- Gestellte Aufgabe 1:
Übernimm aus dem Text über den Roman „Il Gattopardo“ den Abschnitt von „Das andere Manuskript“ bis „er an Lungenkrebs.“ wortgetreu.
- Gestellte Aufgabe 2:
Mit welcher Bemerkung lehnte der Lektor bei Einaudi laut dem Text über „Il Gattopardo“ das Manuskript ab?

Dieser Tage vor sechzig Jahren lag ein sizilianischer Aristokrat, ein Fürst, todkrank darnieder und verschickte das Manuskript
seines Romans – es war der einzige Roman, den er je geschrieben hatte –
an eine Tochter Benedetto Croces. Als keine Antwort kam, sandte er eine
Kopie an einen Lektor bei Einaudi. Der lehnte das Manuskript mit der
Bemerkung ab, es sei zu essayistisch. Der Fürst erhielt die Antwort auf
dem Sterbebett, sagte "Schade!" und ging kurze Zeit später zu den
Vielen.
Das andere Manuskript fand mit Verzögerung seinen Weg zu
Feltrinelli. 1958 erschien das Buch und wurde ein überwältigender
Erfolg.
In Rede steht der Roman "Il Gattopardo" von Giuseppe
Tomasi di Lampedusa, ein Werk höchsten literarischen Karats und eines
meiner Lieblingsbücher. Der polyglotte und vielbelesene Adlige hat darin
die Geschichte seiner eigenen Familie verarbeitet. Ende 1954 begann er
mit der Niederschrift. Am 23. Juli 1957 starb er an Lungenkrebs.

- Datenauszug:
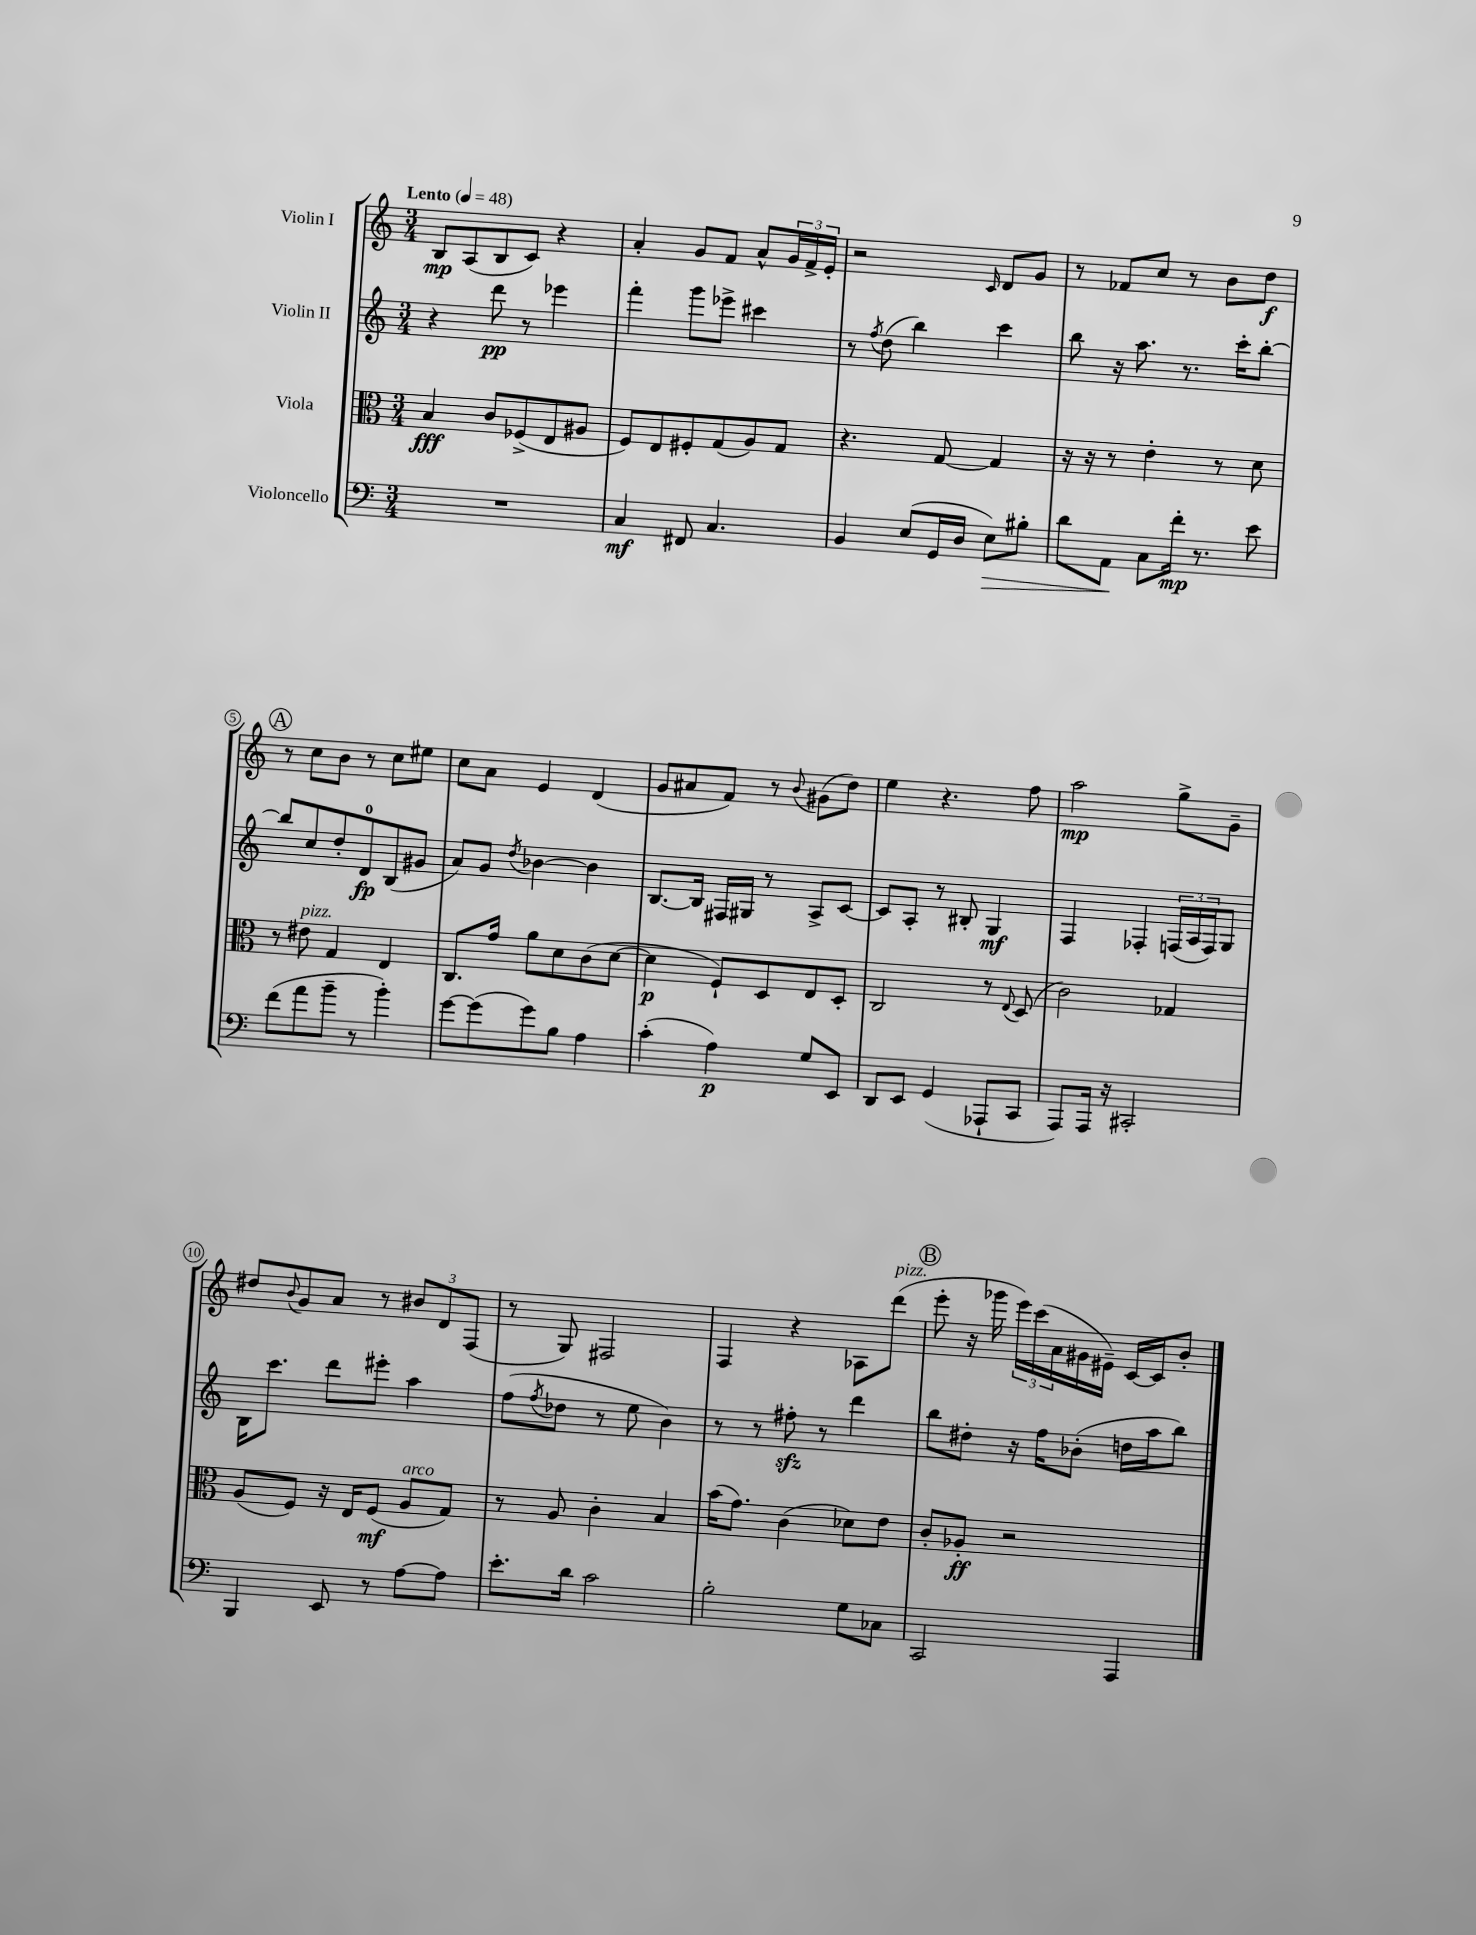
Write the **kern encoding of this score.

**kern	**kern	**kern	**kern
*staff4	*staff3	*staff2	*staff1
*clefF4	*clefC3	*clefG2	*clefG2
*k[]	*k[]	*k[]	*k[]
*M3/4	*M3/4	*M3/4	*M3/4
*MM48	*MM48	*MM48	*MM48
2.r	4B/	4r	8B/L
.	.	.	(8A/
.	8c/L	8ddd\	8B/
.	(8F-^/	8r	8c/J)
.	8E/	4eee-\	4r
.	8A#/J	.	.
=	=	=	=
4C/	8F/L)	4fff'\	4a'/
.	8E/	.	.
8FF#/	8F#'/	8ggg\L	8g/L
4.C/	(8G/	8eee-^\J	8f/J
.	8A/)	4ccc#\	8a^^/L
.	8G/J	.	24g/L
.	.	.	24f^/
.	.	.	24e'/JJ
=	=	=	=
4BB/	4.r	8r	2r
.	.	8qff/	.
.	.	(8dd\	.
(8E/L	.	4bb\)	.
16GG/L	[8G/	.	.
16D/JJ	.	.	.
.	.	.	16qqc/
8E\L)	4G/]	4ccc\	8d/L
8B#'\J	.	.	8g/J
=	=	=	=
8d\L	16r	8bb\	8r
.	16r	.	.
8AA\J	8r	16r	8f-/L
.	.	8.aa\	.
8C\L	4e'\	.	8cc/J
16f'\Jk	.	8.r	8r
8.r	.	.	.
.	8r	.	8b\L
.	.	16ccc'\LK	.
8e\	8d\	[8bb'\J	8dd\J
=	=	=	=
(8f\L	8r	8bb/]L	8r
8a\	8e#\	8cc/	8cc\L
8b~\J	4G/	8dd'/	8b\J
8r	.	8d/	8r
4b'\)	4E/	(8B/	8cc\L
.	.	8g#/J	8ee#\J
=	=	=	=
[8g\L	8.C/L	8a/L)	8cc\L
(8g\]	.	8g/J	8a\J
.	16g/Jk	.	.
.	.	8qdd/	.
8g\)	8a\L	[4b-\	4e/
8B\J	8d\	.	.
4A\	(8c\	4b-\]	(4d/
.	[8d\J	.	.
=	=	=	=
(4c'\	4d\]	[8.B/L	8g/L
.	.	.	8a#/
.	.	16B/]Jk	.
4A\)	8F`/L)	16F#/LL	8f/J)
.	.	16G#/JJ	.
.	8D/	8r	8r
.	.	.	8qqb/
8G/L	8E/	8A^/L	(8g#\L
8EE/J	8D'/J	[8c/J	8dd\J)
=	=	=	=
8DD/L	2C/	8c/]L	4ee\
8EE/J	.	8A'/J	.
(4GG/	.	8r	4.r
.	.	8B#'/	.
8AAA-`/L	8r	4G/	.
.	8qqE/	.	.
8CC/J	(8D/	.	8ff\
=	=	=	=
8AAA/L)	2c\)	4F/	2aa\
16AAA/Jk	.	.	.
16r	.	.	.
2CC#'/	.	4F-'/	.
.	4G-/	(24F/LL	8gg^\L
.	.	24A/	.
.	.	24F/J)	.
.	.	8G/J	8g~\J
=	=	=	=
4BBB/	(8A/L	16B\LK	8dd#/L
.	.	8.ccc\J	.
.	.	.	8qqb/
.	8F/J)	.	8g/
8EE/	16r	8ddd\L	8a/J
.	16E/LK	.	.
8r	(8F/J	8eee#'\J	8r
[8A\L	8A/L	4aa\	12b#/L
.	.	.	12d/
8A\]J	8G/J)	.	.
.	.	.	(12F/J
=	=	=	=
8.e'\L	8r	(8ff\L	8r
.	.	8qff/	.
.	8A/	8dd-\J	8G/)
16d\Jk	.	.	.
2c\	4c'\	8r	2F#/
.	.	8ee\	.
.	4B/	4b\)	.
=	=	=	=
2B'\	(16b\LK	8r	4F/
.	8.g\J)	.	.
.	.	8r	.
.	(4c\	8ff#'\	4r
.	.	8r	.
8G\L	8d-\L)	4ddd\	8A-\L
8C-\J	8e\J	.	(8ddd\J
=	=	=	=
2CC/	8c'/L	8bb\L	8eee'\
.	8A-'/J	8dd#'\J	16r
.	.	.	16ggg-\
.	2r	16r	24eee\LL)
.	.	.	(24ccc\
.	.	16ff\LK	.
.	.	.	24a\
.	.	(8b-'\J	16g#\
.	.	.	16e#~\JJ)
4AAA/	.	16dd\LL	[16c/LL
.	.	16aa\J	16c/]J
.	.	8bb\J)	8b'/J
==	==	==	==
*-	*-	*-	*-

- Antwort zur Aufgabe 1:
Das andere Manuskript fand mit Verzögerung seinen Weg zu
Feltrinelli. 1958 erschien das Buch und wurde ein überwältigender
Erfolg.
In Rede steht der Roman "Il Gattopardo" von Giuseppe
Tomasi di Lampedusa, ein Werk höchsten literarischen Karats und eines
meiner Lieblingsbücher. Der polyglotte und vielbelesene Adlige hat darin
die Geschichte seiner eigenen Familie verarbeitet. Ende 1954 begann er
mit der Niederschrift. Am 23. Juli 1957 starb er an Lungenkrebs.

- Antwort zur Aufgabe 2:
Er lehnte es mit der Bemerkung ab, es sei zu essayistisch.